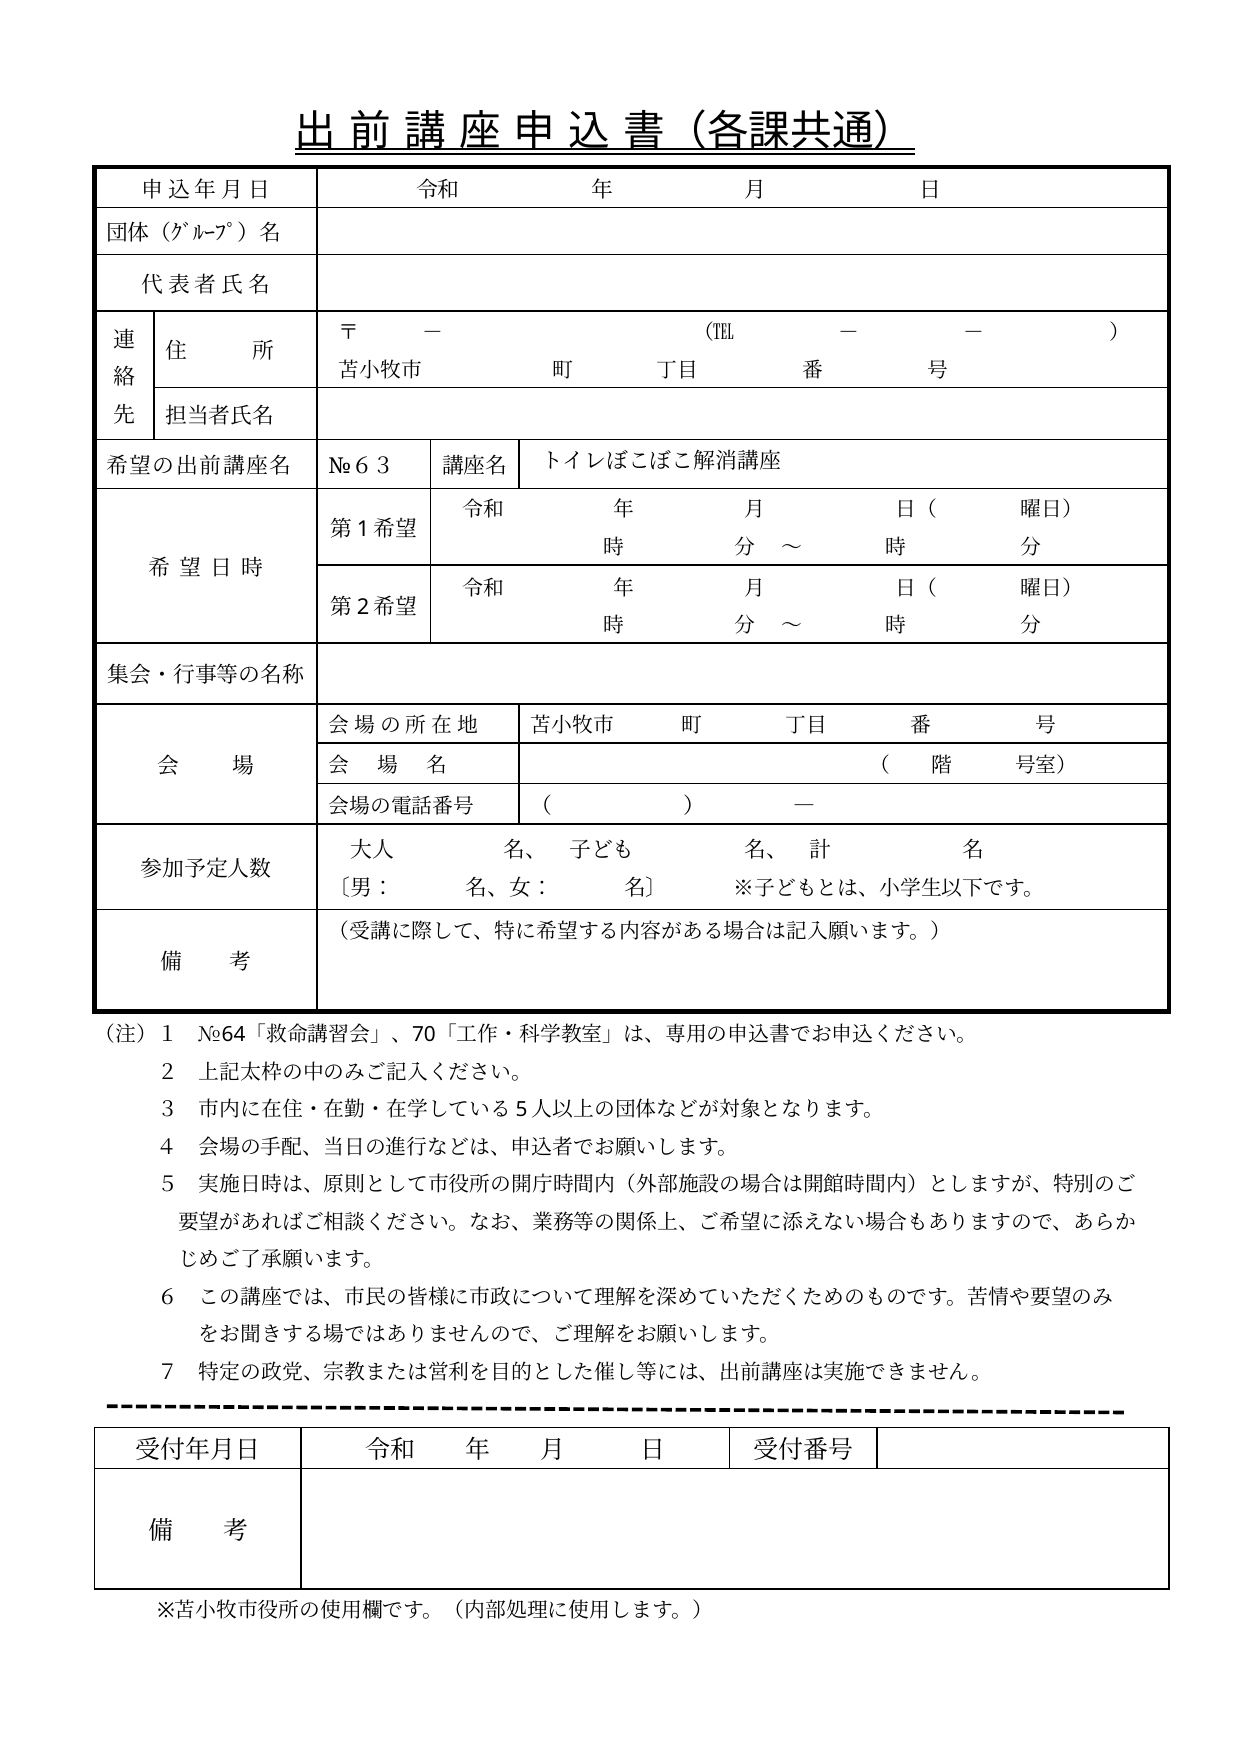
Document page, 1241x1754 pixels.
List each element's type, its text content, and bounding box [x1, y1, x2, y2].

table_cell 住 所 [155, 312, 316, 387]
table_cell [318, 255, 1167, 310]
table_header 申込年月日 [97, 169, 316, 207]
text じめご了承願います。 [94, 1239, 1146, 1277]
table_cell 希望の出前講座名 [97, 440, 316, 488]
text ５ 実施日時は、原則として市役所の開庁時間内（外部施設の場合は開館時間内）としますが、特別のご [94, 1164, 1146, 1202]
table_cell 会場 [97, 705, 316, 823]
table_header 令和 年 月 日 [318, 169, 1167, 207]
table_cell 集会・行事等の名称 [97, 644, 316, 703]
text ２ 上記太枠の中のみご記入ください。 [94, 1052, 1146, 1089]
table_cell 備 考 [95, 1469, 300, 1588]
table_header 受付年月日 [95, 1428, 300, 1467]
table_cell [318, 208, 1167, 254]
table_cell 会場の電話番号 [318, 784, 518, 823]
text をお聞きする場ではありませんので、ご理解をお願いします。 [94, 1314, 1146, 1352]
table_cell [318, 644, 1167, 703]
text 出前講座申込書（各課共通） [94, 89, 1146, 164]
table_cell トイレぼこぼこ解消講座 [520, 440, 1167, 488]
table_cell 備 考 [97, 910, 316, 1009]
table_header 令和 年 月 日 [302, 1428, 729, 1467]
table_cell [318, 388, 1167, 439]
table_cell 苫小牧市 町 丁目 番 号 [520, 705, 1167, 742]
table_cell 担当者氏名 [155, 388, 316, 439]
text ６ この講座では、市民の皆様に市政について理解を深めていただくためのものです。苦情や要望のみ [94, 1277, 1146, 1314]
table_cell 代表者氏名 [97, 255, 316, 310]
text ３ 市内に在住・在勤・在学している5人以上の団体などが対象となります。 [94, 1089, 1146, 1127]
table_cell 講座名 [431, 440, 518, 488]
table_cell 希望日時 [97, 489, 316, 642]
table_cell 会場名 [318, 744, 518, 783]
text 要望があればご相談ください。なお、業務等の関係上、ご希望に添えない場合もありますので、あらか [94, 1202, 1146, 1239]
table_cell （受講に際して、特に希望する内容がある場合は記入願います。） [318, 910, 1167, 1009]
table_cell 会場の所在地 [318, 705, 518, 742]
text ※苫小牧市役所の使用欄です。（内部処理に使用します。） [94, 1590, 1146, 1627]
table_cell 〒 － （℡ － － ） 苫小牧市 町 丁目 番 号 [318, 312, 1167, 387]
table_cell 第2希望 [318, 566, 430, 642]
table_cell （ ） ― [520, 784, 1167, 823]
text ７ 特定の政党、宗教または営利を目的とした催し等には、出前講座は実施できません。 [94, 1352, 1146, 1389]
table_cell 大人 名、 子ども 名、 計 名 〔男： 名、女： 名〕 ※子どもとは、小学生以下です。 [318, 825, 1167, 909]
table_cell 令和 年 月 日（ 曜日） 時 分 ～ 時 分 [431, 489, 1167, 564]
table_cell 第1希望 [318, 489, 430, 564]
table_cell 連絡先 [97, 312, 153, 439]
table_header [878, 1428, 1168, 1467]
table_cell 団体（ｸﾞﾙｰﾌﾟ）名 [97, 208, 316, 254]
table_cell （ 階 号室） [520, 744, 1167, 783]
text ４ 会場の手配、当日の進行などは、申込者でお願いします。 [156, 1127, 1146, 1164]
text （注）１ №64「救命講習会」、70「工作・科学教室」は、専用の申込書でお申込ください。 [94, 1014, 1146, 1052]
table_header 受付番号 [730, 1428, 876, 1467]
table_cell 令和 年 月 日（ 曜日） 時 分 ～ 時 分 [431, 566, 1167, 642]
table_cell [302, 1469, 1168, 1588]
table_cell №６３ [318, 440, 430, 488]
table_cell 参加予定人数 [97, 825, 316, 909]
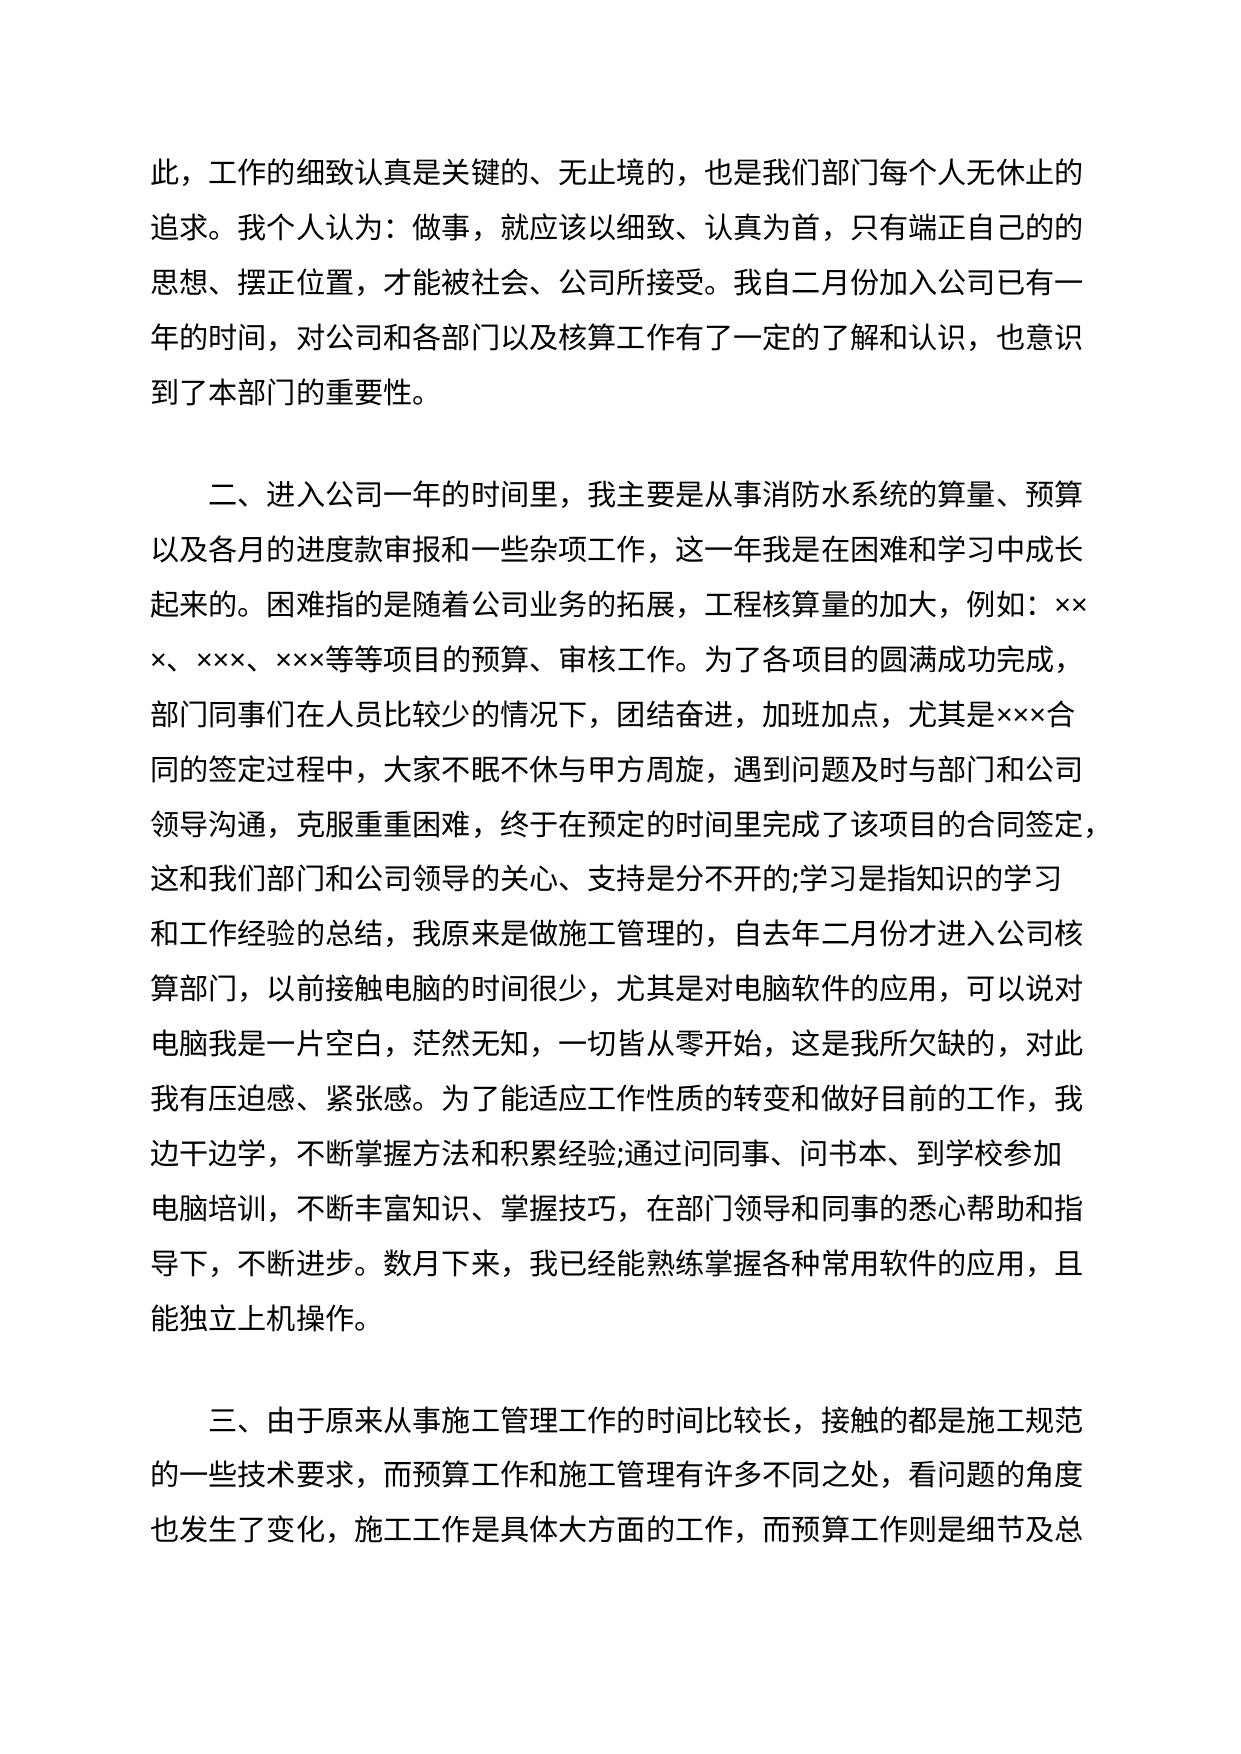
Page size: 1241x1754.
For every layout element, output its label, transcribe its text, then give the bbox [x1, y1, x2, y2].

◆ TASK DETAILS
Please copy every line of the data that carries the string "element".

◆ EXERCISE RESULT
List each element's type, its text content, and bounding box [x1, y1, x2, y2].
For every layout element, output its label, transcribe its text, then give the bbox [x1, y1, x2, y2].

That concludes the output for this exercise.